_Görevler_.
a - Birsen Başar hakkındaki metne göre aşağıdaki soruları yanıtlayın.
(i) Birsen Başar otizm teşhisini kaç yaşında aldı?
(ii) Başar ne olmak istiyor?
(iii) Otizm spektrum bozukluğu genellikle hangi dönemde fark ediliyor?
b - Birsen Başar hakkındaki metinde "21 yaşında aldığı otizm teşhisiyle" diye başlayan paragrafı, ana bilgileri koruyarak daha kısa biçimde yeniden yazın.

_Belge Bölümü_.
########

RöportajVideo Galeri

Birsen Başar 21 Yaşında Otizmli Olduğunu Öğrendi

21 yaşında aldığı otizm teşhisiyle hayatına yeni bir yön çizen Birsen Başar, doğduğu günden beri ‘kendisini kabul ettirmek’ için mücadele vermiş ve hala bu mücadeleyi devam ettiriyor… Otizmli bireylerin sesi olan Başar, otizmlilerin yaşama nasıl dâhil olabileceğini tüm dünyaya gösteren bir karakter haline dönüşmüş durumda. Otizm elçisi olmak isteyen Başar, sosyal zorluklarla verdiği mücadeleyi Sabah.com.tr okurları için anlattı.
Otizm spektrum bozukluğu, genellikle yaşamın ilk yıllarında fark edilen önemli bir nöro-gelişimsel farklılık. Birsen Başar ise bu farklılıkla ile ilgili teşhisini geç yaşlarda almasına rağmen yaşama dört elle tutunmuş ve kendisinin çektiği zorlukları tüm dünyaya duyurarak büyük adımlar atmış bir genç kadın. Bu nedenle bizler de Birsen Başar’ın başarı dolu öyküsünü sizlerle paylaşmak istedik.

########

_İncelenecek Veriler_.
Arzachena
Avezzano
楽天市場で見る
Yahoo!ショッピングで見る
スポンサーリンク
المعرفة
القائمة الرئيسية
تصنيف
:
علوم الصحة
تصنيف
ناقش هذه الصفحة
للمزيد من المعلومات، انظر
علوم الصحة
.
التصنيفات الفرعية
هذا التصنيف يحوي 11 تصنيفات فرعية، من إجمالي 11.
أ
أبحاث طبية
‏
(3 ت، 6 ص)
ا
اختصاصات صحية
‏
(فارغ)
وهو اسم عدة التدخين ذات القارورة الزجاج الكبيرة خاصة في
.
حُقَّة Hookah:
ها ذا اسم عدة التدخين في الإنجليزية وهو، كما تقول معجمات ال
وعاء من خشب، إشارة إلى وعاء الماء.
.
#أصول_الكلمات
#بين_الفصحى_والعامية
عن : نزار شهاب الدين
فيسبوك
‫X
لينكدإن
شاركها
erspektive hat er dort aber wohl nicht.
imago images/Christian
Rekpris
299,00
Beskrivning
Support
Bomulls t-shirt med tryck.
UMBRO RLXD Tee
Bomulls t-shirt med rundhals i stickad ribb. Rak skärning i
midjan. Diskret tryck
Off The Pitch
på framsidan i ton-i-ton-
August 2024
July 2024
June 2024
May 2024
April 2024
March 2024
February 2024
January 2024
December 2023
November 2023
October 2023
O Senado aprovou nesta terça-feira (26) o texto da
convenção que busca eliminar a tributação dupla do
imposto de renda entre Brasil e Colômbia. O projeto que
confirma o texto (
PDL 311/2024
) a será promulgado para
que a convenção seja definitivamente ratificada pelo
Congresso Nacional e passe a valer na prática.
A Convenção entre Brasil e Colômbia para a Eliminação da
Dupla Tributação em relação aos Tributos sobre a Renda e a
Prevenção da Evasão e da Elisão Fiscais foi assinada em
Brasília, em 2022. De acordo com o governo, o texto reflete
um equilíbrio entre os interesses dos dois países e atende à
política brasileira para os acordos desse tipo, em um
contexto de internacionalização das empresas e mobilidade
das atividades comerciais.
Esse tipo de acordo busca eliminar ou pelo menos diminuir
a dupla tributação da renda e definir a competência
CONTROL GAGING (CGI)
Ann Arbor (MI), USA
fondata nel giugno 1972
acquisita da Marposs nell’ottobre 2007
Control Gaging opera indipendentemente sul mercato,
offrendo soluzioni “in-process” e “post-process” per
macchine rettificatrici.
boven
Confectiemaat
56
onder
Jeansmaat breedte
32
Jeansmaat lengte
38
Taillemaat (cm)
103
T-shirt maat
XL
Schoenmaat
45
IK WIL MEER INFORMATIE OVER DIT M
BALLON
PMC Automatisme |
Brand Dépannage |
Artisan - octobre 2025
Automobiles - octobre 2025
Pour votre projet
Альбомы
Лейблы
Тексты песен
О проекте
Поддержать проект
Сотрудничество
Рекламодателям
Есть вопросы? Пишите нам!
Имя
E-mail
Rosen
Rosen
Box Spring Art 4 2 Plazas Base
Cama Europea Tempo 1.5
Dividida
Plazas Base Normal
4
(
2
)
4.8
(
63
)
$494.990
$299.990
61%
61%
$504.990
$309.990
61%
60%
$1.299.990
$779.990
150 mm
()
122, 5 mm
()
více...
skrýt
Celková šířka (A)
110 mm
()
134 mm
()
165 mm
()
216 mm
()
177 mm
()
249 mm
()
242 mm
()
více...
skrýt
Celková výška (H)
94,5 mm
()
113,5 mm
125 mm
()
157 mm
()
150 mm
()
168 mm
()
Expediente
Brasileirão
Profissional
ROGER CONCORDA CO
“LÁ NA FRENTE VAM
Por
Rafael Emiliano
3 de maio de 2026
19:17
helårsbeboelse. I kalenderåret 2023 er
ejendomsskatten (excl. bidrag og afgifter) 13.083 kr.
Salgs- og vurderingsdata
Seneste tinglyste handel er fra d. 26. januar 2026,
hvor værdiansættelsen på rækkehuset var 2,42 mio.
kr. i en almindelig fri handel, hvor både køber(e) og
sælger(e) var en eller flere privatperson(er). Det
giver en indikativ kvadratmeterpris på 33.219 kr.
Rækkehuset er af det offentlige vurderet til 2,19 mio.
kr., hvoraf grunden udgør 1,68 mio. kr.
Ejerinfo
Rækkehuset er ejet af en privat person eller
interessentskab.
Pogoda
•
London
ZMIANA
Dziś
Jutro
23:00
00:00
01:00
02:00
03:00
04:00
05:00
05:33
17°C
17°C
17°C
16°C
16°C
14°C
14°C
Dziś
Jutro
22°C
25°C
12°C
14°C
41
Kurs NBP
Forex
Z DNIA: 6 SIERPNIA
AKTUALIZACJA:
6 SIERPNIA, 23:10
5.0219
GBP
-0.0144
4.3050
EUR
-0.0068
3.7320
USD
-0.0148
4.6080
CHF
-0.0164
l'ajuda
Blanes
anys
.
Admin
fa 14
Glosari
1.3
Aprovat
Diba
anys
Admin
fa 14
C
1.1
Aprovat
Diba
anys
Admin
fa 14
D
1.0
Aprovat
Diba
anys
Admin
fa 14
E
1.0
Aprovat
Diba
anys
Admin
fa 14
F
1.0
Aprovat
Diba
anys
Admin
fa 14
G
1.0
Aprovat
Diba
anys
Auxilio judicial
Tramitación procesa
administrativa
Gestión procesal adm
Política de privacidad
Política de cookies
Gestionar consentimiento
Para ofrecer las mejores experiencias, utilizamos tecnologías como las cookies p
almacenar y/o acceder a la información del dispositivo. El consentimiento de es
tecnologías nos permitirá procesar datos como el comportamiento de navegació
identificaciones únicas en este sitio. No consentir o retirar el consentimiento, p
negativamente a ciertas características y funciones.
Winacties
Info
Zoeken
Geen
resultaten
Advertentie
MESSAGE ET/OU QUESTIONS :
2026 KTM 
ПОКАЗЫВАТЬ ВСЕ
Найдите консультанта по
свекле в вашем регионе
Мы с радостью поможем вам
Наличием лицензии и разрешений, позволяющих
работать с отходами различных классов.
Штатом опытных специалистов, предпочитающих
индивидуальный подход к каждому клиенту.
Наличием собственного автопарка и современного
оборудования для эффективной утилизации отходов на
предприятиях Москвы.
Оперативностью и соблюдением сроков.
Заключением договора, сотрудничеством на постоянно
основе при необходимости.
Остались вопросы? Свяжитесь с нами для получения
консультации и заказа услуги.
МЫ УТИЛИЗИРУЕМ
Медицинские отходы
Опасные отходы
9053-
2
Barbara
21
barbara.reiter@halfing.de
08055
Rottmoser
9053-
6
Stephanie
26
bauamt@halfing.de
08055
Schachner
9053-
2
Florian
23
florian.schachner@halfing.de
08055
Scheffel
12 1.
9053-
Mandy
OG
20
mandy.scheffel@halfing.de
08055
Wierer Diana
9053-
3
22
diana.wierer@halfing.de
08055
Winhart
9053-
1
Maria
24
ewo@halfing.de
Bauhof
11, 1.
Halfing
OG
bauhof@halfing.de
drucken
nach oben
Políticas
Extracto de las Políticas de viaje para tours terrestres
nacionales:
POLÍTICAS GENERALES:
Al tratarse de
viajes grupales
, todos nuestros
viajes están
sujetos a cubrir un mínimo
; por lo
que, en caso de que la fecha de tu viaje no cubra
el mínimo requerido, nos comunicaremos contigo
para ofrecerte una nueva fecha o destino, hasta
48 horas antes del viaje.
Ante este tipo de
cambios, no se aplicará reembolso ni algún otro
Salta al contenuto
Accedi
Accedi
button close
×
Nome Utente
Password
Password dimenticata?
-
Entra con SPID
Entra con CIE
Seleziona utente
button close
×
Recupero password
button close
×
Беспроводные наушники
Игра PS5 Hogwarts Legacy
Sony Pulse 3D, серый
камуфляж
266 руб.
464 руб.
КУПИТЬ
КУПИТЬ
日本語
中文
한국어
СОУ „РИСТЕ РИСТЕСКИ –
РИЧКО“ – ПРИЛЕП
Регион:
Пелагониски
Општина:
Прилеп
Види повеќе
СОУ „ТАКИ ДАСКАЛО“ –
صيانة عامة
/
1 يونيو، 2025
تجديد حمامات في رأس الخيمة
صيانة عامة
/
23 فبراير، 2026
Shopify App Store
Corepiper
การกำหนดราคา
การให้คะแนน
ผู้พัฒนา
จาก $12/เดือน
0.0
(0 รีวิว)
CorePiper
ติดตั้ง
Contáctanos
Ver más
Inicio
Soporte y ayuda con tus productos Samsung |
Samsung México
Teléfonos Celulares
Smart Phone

########

_Görevlere Yanıtlar_.
a -
(i) 21 yaşında.
(ii) Otizm elçisi olmak istiyor.
(iii) Yaşamın ilk yıllarında.

b - Birsen Başar 21 yaşında otizm teşhisi aldı. Doğduğundan beri kendini kabul ettirmek için mücadele ediyor. Otizmli bireylerin sesi olan Başar, otizmlilerin yaşama nasıl katılabileceğini dünyaya gösteriyor. Otizm elçisi olmak isteyen Başar, sosyal zorluklarla mücadelesini Sabah.com.tr okurlarına anlattı.